The Romaniacs was a Canadian rock band based in Vancouver, British Columbia. Their music combined Eastern European, Gypsy jazz, and pop. They made extensive use of costumes and props, including a large map, during their live shows.

History

The Romaniacs formed in 1984. They performed at first in clubs and small venues, telling an invented story of their ethnic history of the band members.

The band toured extensively in Canada and the United States.They had a long stint at the Saskatchewan Pavilion at Expo 86 in Vancouver, and that year released their first recording on cassette, entitled Ethno-Fusion. The group also toured Australia in 1988, including a week-long appearance at the Canada Pavilion during the World's Fair in Brisbane. That year they released their first album, World on Fire.

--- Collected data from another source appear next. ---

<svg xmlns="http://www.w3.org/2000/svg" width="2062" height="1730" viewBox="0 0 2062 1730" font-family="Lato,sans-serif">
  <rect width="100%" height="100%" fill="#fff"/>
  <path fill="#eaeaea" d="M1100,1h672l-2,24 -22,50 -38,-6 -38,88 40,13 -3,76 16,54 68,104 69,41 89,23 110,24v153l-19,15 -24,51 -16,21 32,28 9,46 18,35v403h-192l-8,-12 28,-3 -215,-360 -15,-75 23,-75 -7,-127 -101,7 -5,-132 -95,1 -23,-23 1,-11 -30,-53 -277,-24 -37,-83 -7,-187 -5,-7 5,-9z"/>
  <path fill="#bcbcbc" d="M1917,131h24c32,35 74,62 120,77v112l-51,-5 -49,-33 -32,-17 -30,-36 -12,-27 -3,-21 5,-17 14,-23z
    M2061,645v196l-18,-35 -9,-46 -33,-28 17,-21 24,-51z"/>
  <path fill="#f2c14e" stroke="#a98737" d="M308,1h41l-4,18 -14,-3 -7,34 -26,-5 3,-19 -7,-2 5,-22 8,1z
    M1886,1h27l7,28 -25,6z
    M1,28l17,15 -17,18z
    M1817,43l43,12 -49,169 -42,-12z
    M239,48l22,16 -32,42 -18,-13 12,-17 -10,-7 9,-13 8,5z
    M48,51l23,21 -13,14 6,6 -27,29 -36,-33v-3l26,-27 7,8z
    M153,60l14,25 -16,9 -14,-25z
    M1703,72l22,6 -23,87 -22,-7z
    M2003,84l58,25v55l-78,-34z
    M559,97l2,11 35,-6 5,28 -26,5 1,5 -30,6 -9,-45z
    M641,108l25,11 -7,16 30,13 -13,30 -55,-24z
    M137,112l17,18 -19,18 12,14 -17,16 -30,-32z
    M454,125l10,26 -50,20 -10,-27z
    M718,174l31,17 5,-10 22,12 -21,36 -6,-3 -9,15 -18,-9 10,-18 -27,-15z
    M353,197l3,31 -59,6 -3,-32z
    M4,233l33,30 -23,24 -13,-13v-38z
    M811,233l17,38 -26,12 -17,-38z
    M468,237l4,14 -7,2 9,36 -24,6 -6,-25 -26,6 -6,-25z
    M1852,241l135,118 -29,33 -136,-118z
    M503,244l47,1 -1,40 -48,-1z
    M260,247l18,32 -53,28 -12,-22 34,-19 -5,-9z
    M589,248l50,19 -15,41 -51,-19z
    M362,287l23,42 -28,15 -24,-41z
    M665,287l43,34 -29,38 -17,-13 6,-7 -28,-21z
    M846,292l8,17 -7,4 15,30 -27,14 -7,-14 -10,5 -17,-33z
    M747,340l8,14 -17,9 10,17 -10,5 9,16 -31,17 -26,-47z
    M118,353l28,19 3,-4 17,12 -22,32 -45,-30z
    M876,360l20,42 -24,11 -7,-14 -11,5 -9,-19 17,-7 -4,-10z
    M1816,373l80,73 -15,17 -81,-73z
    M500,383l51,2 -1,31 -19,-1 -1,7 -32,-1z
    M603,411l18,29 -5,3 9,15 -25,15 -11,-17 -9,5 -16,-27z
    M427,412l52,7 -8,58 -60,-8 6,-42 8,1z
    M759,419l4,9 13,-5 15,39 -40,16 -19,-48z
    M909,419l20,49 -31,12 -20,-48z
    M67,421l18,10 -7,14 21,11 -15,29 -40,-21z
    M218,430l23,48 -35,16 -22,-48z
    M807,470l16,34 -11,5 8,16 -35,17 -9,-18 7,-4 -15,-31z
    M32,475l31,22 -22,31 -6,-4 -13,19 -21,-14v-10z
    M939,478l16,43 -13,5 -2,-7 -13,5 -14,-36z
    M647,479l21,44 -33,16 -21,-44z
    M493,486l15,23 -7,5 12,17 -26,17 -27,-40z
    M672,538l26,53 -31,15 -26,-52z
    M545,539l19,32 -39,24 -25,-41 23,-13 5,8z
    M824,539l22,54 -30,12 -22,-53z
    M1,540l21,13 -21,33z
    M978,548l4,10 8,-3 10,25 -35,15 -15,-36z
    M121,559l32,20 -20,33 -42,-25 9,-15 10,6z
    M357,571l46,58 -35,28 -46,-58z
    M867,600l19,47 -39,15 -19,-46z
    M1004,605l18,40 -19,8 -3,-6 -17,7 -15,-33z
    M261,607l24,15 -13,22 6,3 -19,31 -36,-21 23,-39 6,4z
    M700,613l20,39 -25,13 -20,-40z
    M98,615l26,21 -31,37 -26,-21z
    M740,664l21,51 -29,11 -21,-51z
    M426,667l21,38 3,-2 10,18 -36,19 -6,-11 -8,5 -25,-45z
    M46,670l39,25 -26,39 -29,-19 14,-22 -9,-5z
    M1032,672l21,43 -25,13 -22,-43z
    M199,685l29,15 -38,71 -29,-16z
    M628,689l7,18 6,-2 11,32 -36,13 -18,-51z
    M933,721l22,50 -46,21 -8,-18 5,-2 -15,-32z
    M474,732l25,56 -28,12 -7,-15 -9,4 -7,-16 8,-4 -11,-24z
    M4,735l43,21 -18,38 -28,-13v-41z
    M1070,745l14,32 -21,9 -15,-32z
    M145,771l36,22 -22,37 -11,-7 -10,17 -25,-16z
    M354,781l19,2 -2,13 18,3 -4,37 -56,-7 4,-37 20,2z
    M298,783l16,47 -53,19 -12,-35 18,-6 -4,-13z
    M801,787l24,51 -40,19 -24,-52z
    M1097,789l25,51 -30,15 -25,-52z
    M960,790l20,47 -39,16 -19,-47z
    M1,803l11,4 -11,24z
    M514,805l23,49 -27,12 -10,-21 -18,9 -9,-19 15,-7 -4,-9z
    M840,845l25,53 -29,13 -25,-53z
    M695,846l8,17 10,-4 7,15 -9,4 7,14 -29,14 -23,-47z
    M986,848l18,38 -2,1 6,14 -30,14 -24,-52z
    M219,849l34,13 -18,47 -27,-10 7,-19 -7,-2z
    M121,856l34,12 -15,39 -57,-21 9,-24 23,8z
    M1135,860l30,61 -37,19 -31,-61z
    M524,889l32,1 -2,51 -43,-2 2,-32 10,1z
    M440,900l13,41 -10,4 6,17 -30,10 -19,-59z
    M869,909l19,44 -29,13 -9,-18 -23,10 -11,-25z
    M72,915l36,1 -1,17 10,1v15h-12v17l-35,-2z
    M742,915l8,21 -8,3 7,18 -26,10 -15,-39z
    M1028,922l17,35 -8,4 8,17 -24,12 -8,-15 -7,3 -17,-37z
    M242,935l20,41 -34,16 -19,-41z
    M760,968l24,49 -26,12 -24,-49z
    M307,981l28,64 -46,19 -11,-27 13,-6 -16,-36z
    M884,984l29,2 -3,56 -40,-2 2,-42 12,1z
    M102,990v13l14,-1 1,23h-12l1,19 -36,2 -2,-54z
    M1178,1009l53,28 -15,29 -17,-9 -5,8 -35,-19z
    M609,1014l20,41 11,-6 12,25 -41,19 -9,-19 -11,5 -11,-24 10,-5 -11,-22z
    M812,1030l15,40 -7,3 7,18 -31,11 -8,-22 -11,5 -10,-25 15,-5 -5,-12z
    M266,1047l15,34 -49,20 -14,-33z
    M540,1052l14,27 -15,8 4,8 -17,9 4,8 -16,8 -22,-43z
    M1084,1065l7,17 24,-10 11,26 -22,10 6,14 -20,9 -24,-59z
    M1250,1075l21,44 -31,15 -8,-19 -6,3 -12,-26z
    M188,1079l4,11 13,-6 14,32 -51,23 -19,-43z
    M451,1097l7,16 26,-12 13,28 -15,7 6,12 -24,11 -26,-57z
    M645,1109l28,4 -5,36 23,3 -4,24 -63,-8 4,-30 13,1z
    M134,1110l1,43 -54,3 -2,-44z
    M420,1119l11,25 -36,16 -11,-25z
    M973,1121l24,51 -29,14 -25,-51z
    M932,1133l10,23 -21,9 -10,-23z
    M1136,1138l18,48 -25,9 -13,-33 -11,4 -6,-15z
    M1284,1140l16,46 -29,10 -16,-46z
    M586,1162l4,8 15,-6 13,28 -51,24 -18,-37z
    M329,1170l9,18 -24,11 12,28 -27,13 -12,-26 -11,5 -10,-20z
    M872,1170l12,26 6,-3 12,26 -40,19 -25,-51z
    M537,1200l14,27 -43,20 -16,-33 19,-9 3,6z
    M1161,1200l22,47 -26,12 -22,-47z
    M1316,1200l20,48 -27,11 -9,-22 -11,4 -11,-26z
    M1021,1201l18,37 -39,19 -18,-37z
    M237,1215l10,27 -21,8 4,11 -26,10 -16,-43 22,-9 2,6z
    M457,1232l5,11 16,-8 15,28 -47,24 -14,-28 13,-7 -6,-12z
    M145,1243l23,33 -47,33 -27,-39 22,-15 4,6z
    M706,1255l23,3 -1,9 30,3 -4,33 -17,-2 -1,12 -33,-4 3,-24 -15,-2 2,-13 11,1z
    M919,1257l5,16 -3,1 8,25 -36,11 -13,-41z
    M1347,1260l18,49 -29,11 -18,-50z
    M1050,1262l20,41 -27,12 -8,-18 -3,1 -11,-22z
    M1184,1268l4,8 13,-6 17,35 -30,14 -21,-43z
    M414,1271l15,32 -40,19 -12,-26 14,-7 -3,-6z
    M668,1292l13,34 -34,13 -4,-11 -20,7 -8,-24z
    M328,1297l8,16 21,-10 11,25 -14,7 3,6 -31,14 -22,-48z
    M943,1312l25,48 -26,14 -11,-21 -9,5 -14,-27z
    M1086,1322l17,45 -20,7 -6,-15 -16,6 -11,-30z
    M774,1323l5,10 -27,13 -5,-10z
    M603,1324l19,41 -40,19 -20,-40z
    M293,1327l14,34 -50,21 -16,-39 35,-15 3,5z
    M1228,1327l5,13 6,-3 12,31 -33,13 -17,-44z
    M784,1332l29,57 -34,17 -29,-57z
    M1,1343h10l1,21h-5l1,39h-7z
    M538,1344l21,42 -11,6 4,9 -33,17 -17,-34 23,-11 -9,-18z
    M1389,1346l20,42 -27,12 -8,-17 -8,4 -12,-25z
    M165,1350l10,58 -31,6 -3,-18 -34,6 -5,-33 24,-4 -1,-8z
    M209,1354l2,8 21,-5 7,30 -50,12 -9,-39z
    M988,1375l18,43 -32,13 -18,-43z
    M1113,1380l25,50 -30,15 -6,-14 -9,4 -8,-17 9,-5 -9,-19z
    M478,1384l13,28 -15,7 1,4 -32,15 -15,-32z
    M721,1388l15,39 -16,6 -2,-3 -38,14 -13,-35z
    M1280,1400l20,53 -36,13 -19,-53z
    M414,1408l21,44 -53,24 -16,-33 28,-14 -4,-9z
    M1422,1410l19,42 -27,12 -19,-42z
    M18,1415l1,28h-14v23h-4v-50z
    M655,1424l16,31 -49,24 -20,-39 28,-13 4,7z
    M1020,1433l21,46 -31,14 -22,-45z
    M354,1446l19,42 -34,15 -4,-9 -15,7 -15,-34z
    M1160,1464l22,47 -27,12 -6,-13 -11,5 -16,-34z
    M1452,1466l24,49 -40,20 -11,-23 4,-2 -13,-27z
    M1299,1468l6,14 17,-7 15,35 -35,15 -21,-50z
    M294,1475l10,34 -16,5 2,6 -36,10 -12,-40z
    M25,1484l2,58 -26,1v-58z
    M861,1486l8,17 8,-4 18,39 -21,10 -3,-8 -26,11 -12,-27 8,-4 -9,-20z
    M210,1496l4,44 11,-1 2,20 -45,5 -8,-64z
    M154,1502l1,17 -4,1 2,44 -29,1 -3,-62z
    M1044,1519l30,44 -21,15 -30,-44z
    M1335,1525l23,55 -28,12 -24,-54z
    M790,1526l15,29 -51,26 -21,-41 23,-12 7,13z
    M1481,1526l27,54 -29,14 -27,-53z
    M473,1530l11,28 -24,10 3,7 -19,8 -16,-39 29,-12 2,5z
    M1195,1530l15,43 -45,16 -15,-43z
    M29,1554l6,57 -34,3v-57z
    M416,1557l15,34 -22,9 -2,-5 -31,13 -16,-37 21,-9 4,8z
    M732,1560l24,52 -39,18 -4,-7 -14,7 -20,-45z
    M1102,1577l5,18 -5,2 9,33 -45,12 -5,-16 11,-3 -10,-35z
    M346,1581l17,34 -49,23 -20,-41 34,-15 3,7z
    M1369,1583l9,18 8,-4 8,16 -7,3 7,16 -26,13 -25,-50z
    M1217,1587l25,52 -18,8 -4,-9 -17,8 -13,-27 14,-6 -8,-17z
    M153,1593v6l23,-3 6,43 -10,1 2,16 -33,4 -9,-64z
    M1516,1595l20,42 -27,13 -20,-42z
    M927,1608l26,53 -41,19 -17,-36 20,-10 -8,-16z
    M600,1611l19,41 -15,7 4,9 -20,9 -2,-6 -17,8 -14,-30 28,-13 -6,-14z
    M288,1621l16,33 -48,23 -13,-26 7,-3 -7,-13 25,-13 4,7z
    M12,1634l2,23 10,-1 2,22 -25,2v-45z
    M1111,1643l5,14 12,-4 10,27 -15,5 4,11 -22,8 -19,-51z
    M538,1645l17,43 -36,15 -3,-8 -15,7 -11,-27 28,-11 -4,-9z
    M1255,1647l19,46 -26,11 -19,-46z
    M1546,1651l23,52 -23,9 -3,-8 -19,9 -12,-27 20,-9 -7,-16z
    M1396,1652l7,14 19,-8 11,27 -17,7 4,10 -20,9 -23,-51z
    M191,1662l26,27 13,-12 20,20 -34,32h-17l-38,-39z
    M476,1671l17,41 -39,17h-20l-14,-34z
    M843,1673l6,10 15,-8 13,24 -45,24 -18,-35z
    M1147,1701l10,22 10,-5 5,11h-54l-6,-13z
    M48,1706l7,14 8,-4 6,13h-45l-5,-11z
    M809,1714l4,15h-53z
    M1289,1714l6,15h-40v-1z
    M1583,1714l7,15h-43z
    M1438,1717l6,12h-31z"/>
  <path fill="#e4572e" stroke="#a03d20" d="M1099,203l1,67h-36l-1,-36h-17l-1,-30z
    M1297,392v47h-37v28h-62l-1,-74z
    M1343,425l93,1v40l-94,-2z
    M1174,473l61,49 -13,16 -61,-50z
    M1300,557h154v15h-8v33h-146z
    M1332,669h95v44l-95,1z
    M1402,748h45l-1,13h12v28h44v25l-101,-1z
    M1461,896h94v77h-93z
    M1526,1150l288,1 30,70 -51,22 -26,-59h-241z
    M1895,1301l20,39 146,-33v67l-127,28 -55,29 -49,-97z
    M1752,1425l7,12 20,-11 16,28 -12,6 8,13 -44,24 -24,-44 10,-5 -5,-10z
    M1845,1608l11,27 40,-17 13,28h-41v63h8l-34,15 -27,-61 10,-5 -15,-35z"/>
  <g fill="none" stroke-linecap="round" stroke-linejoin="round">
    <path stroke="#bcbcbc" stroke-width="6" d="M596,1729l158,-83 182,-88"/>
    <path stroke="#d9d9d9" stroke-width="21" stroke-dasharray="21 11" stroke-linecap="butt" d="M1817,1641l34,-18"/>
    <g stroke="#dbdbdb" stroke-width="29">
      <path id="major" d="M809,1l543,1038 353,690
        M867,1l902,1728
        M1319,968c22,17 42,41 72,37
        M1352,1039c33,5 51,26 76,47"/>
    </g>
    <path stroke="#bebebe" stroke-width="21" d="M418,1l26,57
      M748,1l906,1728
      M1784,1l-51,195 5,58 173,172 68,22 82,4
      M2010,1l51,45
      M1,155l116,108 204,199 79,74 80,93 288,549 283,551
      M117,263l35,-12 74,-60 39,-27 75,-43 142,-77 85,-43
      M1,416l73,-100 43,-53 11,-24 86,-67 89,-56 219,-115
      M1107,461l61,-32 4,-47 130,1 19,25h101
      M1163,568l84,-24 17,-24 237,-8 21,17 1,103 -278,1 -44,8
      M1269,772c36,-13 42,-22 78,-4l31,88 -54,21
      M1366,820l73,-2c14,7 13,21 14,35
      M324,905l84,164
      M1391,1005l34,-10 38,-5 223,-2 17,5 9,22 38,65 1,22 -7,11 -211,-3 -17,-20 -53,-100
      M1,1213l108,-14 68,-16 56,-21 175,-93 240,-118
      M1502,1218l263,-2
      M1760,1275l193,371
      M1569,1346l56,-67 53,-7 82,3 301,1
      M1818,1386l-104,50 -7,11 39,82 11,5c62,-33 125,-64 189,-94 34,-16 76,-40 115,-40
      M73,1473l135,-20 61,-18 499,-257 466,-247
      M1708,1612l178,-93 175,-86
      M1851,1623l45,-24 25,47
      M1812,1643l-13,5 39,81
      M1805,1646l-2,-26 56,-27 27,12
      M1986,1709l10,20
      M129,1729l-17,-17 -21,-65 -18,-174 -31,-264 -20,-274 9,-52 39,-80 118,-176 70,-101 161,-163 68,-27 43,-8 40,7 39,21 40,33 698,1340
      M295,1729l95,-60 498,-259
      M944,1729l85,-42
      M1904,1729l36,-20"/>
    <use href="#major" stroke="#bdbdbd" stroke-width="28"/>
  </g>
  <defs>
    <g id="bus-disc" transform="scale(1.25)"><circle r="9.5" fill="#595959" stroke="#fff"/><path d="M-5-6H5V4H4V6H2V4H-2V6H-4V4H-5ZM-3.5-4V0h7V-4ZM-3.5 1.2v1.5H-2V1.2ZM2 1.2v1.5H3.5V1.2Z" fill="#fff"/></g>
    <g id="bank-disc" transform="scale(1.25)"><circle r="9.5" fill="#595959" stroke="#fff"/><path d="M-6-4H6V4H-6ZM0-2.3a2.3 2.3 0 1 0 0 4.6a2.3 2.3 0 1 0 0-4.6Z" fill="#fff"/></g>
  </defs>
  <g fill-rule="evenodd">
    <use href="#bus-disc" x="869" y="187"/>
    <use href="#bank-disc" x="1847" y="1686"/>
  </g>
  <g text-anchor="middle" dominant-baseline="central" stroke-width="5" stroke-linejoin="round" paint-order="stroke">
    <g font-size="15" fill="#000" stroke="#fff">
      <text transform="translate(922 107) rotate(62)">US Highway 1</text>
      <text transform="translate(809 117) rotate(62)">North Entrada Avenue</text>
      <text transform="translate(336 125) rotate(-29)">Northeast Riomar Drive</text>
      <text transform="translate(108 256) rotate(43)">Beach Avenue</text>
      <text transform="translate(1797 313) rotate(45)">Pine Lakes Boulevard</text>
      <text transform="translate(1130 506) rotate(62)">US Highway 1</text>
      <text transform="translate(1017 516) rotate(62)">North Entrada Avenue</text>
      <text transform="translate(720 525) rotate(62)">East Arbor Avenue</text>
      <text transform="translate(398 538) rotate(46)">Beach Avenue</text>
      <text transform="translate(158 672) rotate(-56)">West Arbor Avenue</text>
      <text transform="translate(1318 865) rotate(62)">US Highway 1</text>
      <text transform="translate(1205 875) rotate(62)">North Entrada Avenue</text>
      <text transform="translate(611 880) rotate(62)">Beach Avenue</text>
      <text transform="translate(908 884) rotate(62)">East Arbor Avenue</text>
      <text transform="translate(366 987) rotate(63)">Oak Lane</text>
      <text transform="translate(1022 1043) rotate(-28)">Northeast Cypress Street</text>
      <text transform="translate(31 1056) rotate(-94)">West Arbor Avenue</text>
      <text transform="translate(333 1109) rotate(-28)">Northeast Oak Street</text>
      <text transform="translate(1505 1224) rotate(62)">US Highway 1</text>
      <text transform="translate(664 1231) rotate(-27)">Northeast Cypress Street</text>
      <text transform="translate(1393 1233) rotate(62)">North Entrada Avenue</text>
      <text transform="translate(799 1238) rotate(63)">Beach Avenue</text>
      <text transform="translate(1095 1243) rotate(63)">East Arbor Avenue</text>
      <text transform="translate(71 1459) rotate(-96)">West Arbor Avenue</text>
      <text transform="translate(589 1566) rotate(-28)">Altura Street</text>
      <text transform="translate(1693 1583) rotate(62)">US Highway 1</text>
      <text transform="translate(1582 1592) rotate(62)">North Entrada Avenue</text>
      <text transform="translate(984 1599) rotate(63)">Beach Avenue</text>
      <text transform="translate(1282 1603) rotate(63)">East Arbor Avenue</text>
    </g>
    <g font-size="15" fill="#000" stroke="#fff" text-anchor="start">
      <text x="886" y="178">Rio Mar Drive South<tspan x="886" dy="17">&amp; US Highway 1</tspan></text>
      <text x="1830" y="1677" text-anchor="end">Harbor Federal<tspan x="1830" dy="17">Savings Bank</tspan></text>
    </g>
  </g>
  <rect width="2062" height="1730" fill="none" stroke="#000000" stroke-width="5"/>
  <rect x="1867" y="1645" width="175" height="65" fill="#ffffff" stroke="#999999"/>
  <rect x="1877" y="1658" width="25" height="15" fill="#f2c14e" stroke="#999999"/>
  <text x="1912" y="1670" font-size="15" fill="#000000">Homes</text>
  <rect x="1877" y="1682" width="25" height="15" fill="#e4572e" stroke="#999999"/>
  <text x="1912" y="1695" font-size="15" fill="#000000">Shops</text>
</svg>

In 1990 the band contributed the song "Ecstasy of the Martyr" to the compilation album Polka Comes to Your Haus.
The Romaniacs disbanded in 1995.

Personnel 

 Calvin Cairns (aka Myron Joseph, king romaniac) – violin
 Steve Bengtson (aka Steffy Levine) – mandolin and vocals
 Scott White – upright bass
 William (Billy) Butler – guitar
 Danny Greenspoon (aka Zoltan Flamingo Romaniac) – guitar
 Jim Vivian – upright bass
 Victor Bateman – upright bass
 Ron Thompson – guitar
 Richard Baker – guitar

Discography 
 Ethno-Fusion
 World on Fire
 The Ecstasy of the Martyr (a compilation released only in Japan)

References

Bibliography
 The Canadian Society for Traditional Music. Retrieved 10 May 2007.
 Scott White's past details from scottwhite.net. Retrieved 10 May 2007.